I tend to work in watercolour and tend to work loosely and quickly with free-flowing colours.

I’ll wet the paper on both sides, choose my colours and then apply the paint directly onto the moistened paper. Then I step back, take a look and evaluate what direction I should take the painting in.

Sometimes my paintings evolve in the process. One I did was turning into mud the more I worked on it. I thought, “OK, it’s ruined anyway. I’ll see what I can do with it.”

Because I felt it was already ruined, I had no inhibitions. I ran the painting under a tap while I scrubbed the surface with a bristle brush. I worked very freely and came up with an unexpectedly loose, impressionistic final piece. I liked the final result so much, I ended up using it as one of my Christmas cards.

Senator Salma Ataullahjan paints scenes inspired by her travels and by Pakistani literature. Several of her finished works hang in her East Block office.

What subject matter inspires me

I draw heavily on my travels and on my cultural heritage growing up in Pakistan and being influenced by its literature and art.

One of my pieces depicts a woman and a dove. That combination appealed to me because, in our poetry, a dove signifies a missing lover.
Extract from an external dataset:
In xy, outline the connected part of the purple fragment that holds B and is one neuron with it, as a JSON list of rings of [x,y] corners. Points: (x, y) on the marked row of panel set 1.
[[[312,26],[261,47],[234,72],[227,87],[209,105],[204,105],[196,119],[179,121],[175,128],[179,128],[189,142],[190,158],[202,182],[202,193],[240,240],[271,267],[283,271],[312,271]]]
The woman’s expression alone showed that there was someone missing from her life.

Why I paint

Painting is a form of therapy; I’m so absorbed when I’m painting that I don’t think about anything else.

It’s an extremely forgiving pastime. You don’t have to have lofty goals to take up painting. You can do it for the sheer joy of it.

If you have the passion, just do it. I paint simply because I like to paint and if other people happen to enjoy my finished works, well, that’s just a bonus.